SUAVE MILAGRE
Um dos mais belos escritos sobre Jesus pertence (por incrível que pareça) a Eça de Queiroz, um dos mais fortes críticos da sociedade hipócrita, que aqui mostra seu coração enternecido.
CONTO
Nesse tempo Jesus ainda não saíra da Galileia, das margens do Lago de Genezaré, mas a nova de seus milagres já havia chegado a Siquém, cidade rica, situada entre vinhedos, no país de Samaria.
Ora! Junto a Siquém, num casebre muito pobre vivia uma viúva desgraçada entre todas, que tinha um filho doente com as febres. O chão miserável não estava caiado, nem nele havia enxerga. Na lâmpada de barro vermelho secara o azeite. O grão faltava na arca, o roído dormente do moinho doméstico cessara, e esta era, em Israel, a evidência cruel de infinita miséria.

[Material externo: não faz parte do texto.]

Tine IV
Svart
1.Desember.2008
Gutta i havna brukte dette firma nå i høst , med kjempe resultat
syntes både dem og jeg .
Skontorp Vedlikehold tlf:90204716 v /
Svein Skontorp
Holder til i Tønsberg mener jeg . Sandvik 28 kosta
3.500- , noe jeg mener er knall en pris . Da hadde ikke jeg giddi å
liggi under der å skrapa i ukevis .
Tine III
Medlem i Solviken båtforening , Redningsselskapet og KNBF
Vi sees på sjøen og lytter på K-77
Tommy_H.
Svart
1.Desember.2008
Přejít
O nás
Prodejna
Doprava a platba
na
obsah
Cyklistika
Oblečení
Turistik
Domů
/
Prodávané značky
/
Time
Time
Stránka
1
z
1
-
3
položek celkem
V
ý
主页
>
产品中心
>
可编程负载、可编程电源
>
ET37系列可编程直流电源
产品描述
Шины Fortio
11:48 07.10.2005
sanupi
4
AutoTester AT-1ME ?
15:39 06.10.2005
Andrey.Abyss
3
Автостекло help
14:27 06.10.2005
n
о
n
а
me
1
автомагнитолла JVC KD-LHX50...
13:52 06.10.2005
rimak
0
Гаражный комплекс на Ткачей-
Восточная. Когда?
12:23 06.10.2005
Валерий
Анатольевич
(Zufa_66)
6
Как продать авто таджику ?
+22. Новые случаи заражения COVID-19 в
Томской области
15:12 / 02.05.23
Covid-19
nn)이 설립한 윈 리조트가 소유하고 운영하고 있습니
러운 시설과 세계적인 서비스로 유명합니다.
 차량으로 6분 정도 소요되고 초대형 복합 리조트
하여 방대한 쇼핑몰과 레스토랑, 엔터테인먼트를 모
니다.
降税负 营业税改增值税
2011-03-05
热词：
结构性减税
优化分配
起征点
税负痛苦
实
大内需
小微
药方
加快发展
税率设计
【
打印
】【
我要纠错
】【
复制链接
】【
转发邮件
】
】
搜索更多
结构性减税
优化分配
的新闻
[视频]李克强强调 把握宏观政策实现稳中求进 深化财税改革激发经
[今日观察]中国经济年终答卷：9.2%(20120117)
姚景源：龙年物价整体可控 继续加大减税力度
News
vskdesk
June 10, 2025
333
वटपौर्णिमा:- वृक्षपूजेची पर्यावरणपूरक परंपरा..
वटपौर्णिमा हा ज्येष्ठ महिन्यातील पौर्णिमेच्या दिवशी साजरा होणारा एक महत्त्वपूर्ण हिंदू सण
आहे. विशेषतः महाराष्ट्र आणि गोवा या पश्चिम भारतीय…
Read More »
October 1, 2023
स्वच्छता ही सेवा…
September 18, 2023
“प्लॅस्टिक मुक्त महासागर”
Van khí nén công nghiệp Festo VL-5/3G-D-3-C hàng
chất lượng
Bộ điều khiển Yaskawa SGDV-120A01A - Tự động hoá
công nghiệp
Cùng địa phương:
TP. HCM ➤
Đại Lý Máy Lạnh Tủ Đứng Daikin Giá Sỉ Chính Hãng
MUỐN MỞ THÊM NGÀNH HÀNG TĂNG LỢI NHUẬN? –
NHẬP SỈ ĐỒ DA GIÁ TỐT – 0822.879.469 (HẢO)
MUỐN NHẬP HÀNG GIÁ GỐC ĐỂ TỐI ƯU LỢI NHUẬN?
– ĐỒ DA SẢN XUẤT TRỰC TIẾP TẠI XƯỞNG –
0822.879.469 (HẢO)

A pobre mãe, sentada a um canto, chorava. Estendida sobre seus joelhos, embrulhada em farrapos, pálida e tremendo, a criança lhe pedia numa voz débil como um suspiro, que lhe fosse chamar esse Rabi da Galileia de quem ouvira falar junto ao poço de Jacó, que amava as crianças, que nutria as multidões e curava todos os males humanos com a carícia de Suas mãos.
E a mãe dizia, chorando: “como queres tu, meu filho, que eu te deixe e vá procurar o Rabi da Galileia. Obed é rico, tem muitos servos, eu os vi passar e embalde buscaram Jesus por cidades e arraiais, desde Corazim até o país de Moab. Septimos é forte, tem soldados, e também os vi passar, e perguntavam por Jesus sem o acharem, desde o Hebron até o mar. Como querem que eu te deixe?”
Jesus está longe e nossa dor está conosco. E sem dúvida o Rabi, que lê nas novas sinagogas, não escuta as queixas de uma mãe de Samaria, que só sabe ir orar, como outrora, no alto do monte Garizim!
A criança – com olhos cerrados, muito pálida e quase morta – murmurava o nome de Jesus, e a mãe continuou:
De que servirá, meu filho, partir e ir procura-Lo? Longas são as estradas da Síria, curta é a piedade dos homens. Vendo-me tão pobre e tão só, os cães viriam ladrar-me à porta dos casais. De certo Jesus morreu, e com Ele morreu uma vez mais, toda a esperança dos tristes.
Pálida e desfalecida, a criança murmurou de novo: “Mamãe, eu queria ver Jesus da Galileia”!
E, logo, abrindo devagar a porta, Jesus entrou, e sorrindo lhe disse: “Aqui Estou”!